REQUIREMENT:
Locate each line of the records that contains the word "criteria", and copy those lines.

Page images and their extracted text

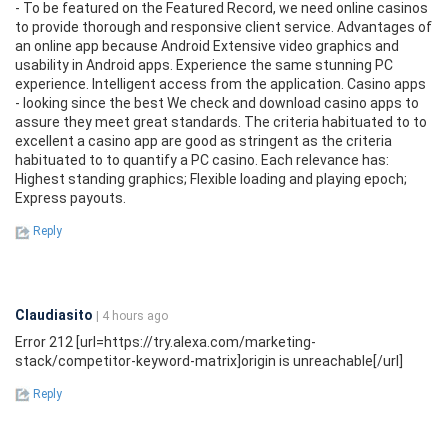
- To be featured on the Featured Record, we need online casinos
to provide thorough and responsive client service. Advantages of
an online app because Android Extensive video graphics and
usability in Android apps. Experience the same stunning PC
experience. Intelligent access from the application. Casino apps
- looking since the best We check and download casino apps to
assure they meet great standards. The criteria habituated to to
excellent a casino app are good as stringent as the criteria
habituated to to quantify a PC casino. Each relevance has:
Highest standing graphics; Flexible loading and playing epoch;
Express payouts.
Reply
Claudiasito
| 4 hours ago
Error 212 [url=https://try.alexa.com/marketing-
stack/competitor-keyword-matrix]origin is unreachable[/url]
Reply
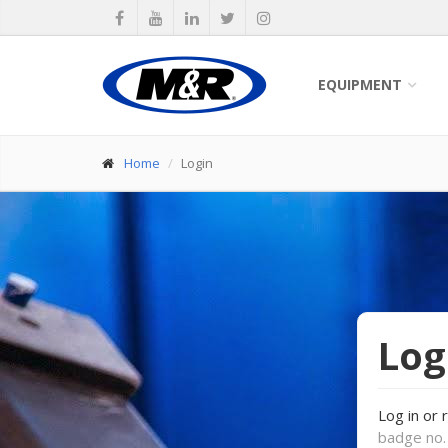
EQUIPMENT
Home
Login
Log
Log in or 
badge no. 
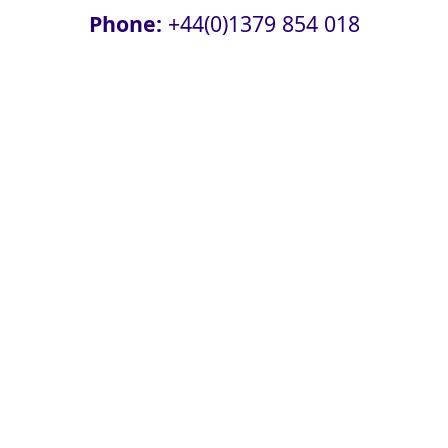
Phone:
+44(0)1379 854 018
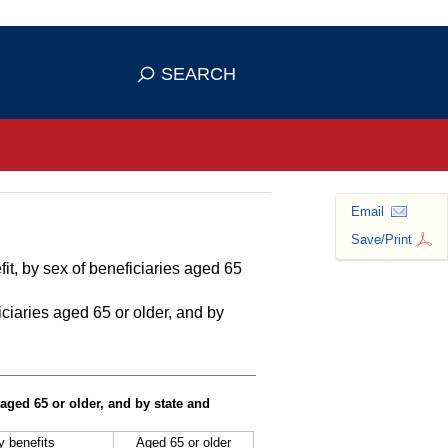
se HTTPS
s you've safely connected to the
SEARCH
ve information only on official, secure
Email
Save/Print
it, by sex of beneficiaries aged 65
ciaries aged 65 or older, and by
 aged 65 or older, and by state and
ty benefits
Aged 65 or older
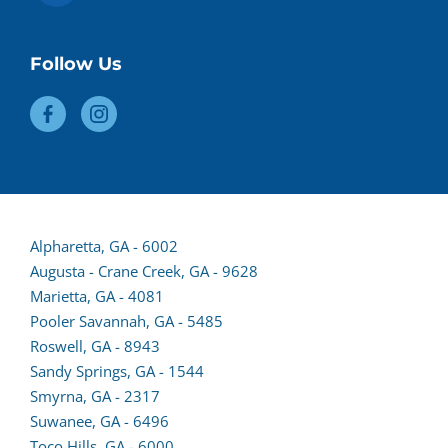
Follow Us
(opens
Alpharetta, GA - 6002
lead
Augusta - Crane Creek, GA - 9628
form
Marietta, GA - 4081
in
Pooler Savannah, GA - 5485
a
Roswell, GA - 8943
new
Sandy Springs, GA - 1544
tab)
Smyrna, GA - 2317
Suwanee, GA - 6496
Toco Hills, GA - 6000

RESULT BELOW:
assure they meet great standards. The criteria habituated to to
excellent a casino app are good as stringent as the criteria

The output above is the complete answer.